As a covering force,’ he explained patiently, before anyone could ask him why.
‘But I thought you said that the best warriors were going to be inside the horse?’ objected Agamemnon, rooting about in his beard, where something had come to his attention.
‘So they will be,’ agreed Odysseus; ‘I shall be there with my Ithacans. Oh, yes, and the Doctor, of course.’
The Doctor leaped like a gaffed salmon. ‘That wasn’t part of the plan!’ he objected.
‘It is now. I’ve just thought of it. Don’t you want to be on hand, to rescue your friends?’
‘Yes, of course. But can’t I join you later? I’m afraid I should only be in the way...’

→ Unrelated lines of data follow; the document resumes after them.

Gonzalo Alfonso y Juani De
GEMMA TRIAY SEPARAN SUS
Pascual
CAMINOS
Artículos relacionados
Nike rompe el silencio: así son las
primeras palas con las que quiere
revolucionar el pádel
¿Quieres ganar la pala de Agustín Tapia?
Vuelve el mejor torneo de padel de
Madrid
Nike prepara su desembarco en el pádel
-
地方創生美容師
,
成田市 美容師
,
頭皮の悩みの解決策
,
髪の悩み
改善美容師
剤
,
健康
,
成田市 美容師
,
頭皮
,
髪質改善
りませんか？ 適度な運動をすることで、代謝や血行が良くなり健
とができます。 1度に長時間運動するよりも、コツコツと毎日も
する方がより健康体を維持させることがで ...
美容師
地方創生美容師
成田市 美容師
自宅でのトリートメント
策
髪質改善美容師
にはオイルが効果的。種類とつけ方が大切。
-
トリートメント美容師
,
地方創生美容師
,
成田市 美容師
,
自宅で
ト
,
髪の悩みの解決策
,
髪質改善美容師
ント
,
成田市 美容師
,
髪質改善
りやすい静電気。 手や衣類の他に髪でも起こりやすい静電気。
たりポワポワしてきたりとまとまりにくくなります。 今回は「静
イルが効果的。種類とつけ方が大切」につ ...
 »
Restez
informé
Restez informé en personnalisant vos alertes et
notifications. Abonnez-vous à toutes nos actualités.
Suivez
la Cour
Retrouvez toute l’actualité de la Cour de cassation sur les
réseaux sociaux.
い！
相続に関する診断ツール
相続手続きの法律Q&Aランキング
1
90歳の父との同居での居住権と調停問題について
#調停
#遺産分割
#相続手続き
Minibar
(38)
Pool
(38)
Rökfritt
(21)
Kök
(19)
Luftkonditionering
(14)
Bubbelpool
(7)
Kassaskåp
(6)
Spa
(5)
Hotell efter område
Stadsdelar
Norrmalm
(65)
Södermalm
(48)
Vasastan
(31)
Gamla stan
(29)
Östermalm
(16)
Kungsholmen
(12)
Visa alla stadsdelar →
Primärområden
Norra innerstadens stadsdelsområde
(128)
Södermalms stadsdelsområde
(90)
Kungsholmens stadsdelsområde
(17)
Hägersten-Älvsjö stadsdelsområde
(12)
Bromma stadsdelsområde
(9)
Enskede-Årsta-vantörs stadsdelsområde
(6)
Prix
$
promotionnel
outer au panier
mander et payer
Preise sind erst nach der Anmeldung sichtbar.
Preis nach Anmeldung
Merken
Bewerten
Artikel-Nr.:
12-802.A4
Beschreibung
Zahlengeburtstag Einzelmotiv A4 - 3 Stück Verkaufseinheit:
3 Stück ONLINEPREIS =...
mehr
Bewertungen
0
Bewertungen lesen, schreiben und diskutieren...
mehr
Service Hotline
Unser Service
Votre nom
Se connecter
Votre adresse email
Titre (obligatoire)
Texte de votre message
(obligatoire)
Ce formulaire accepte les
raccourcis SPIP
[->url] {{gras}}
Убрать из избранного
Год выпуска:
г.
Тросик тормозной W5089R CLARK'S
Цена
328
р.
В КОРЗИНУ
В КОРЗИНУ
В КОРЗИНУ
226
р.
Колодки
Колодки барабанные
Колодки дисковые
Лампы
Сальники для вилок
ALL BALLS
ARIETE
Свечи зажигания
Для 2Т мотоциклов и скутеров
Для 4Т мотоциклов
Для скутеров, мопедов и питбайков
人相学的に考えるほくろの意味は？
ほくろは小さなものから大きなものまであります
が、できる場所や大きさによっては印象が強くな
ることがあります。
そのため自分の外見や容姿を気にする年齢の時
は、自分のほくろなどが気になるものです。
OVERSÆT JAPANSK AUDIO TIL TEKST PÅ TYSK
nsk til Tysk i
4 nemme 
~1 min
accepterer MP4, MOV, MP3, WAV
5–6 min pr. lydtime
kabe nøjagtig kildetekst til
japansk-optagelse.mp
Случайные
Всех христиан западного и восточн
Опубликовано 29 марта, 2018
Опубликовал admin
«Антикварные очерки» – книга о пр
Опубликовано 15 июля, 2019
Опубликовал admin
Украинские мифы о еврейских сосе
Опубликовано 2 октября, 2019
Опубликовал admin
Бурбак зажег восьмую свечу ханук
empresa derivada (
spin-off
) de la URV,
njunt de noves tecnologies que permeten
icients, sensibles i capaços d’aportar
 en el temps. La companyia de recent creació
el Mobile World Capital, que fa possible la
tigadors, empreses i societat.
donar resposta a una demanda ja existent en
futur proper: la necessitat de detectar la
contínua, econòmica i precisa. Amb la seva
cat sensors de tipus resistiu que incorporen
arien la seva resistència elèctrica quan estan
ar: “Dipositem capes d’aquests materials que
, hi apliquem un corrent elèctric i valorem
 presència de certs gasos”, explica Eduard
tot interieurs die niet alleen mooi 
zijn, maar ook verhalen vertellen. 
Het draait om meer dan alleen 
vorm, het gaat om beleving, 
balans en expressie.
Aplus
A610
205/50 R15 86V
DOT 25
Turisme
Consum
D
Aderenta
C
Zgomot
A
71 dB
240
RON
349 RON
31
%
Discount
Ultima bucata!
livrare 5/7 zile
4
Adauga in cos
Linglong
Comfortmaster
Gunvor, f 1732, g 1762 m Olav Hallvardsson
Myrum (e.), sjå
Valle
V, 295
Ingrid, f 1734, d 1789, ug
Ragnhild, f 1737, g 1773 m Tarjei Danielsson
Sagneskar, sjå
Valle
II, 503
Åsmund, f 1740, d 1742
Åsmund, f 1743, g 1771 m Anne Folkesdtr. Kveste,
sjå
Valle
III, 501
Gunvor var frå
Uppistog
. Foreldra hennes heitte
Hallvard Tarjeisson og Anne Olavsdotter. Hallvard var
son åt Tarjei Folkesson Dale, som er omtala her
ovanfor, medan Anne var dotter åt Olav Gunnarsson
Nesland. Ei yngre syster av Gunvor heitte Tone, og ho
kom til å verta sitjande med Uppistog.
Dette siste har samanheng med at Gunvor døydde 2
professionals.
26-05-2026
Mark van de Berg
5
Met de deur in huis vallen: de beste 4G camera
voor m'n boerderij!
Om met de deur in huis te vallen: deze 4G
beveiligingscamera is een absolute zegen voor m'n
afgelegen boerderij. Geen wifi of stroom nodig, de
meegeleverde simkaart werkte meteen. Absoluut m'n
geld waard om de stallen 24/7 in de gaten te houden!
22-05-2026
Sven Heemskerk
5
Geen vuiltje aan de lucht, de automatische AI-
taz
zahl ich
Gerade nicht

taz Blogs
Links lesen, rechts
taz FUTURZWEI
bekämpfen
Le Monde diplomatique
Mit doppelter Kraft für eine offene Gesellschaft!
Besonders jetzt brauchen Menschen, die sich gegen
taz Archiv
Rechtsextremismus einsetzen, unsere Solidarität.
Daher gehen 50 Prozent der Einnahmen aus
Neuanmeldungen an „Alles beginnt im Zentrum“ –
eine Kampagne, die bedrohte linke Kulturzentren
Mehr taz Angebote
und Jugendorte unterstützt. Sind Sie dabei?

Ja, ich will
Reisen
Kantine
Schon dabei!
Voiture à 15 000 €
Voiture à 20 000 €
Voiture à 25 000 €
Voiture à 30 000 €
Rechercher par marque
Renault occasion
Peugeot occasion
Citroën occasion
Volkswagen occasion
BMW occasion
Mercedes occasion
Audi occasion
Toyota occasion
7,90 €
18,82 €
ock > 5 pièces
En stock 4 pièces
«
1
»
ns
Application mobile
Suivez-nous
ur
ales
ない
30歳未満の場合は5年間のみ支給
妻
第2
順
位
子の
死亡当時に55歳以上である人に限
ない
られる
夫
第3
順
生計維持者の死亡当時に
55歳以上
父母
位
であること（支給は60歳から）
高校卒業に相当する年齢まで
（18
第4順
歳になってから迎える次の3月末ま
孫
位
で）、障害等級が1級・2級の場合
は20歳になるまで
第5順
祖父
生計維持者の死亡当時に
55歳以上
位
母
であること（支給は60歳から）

‘You’d better not be, that’s all. No, Doctor, I prefer to keep my eye on you. And then the rest is up to the Trojans. They see we’ve all gone home, or so they think; and naturally assume it’s the Great Horse which has driven us away. So they dance around it like maniacs; cover it with garlands, I should think; and then they drag it into the city!’
‘Are you sure they do?’ enquired Agamemnon, not unreasonably.